A rare painting by Albert Namatjira, one of Australia’s most iconic Aboriginal artists, is to be sold to raise money for kidney patients in remote parts of central Australia. Indigenous people suffer kidney disease at 15 times the national average.
Albert Namatjira was a trailblazer. Born in 1902 near Alice Springs in Australia’s rugged Northern Territory, he did not start painting seriously until he was 32-years old.
His Western-inspired watercolors were a radical departure from traditional Indigenous art’s symbols and design, and he became a household name in Australia. The renowned Aboriginal artist was even featured on an Australian postage stamp in the late 1960s.
His famous painting, called “Mount Hermannsburg”, is considered to be one of the most valuable examples of his work. It has been donated by an Aboriginal group to a renal center in Alice Springs to raise money to help indigenous patients receive treatment nearer to home rather than travel hundreds of kilometers.
Sarah Brown, the head of The Purple House, the kidney unit that has been given the Namatjira painting, says it is an incredible gesture.
“So I got a phone call saying ‘hey Sarah, the Ngurratjuta [Aboriginal Corporation] board has met, we would like you to come to the Araluen Arts Center [in Alice Springs] and choose an Albert Namatjira painting.’ And I thought I am never going to have a phone call like that ever again.

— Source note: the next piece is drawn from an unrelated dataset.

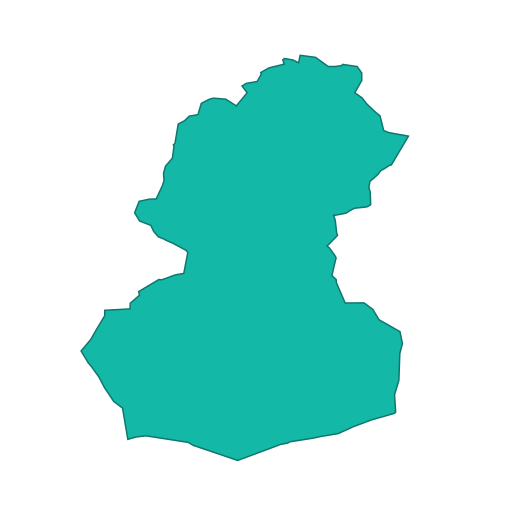 outline of Gboko, Benue, Nigeria, rotated 278°
{"feature_id": "59680162B69095881694103", "entity_name": "Gboko", "entity_type": "district", "adm_level": 2, "iso_a3": "NGA", "parent_name": "Nigeria", "parent_adm1": "Benue", "projection": "robinson", "projection_center": [8.956, 7.369], "detail": "fine", "context": "isolated", "style": "filled", "palette": "teal", "viewbox_px": 512, "rotation_deg": 278, "n_neighbors": 0, "source": "geoboundaries", "source_scale": "gbopen_adm2", "svg_char_len": 1895}
<svg xmlns="http://www.w3.org/2000/svg" viewBox="0 0 512 512"><g transform="rotate(278 256 256)"><path d="M395.9,390.3L396.7,370.3L398.0,365.0L412.1,359.3L414.8,354.7L421.8,344.8L425.1,341.3L427.3,339.1L431.4,331.1L444.5,336.3L452.0,335.2L457.7,329.8L457.8,315.2L456.4,314.2L454.7,308.1L453.7,301.2L461.0,287.3L460.9,271.8L453.3,271.3L455.3,265.1L455.5,256.6L454.0,255.2L449.9,257.2L444.2,242.8L438.4,235.2L437.0,236.0L429.0,232.9L425.6,222.4L422.4,218.5L416.4,224.5L401.9,215.6L402.0,215.4L407.1,204.3L406.4,191.8L404.8,188.1L399.6,180.6L388.2,178.9L387.6,177.9L385.2,170.4L379.9,166.3L375.9,160.6L356.2,160.1L354.6,158.7L353.2,159.5L341.3,159.6L332.4,153.9L325.1,152.9L318.0,154.4L312.6,153.5L298.6,149.2L297.5,142.6L293.9,132.7L281.9,129.8L274.4,135.9L271.7,147.6L265.9,151.4L261.4,156.7L260.0,162.3L259.3,164.0L258.1,168.0L257.3,171.2L252.0,185.7L250.1,188.0L228.7,186.9L228.6,186.7L226.6,180.2L225.6,177.8L219.3,166.0L219.2,163.1L204.4,144.7L201.0,146.1L191.7,138.0L186.1,138.7L181.2,113.8L175.8,114.5L161.9,108.6L150.2,103.9L137.6,96.0L126.8,104.8L124.0,108.0L114.4,117.2L104.4,124.4L92.1,135.4L86.8,145.0L56.6,154.6L60.1,162.5L62.6,172.0L62.0,214.7L59.7,220.3L51.0,266.3L72.8,306.5L75.3,313.7L76.4,314.9L77.0,316.4L83.7,338.3L86.1,344.7L91.6,362.2L100.5,376.1L109.6,392.8L119.5,415.0L120.9,416.0L138.0,412.5L152.7,414.8L179.5,412.0L189.7,413.2L201.1,409.1L210.0,386.7L219.5,379.0L224.6,369.5L221.9,350.8L240.6,339.4L243.9,338.6L247.2,333.9L263.9,335.4L264.8,335.7L266.6,334.8L274.2,327.6L275.8,324.9L278.3,326.9L287.8,333.9L289.6,332.8L302.4,329.5L307.1,327.2L307.4,328.8L309.5,335.0L310.3,337.4L311.2,339.5L314.4,343.3L316.7,346.4L317.2,347.6L318.1,351.2L319.5,356.8L319.9,358.3L320.3,359.3L321.0,360.3L322.7,362.4L335.0,360.3L339.4,358.3L345.7,358.4L353.2,365.0L357.7,367.6L362.1,373.0L364.1,375.2L365.1,377.4L395.9,390.3Z" fill="#14b8a6" stroke="#0f766e" stroke-width="1.5"/></g></svg>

Central Australia is really the center of the universe for kidney failure, there is well over 350 people in Central Australia who need dialysis, which is usually hemodialysis, which is three days a week, five-hours a session,” said Brown.
Namatjira’s ‘Mount Hermannsburg’ painting is expected to fetch about $75,000 at auction.
The painter died in 1959 at the age of 57.
Australia’s Aboriginal people are by far the country’s most disadvantaged group, suffering high rates of ill health, poverty, imprisonment and unemployment. They make up about 3 per cent of Australia’s population of almost 25 million people.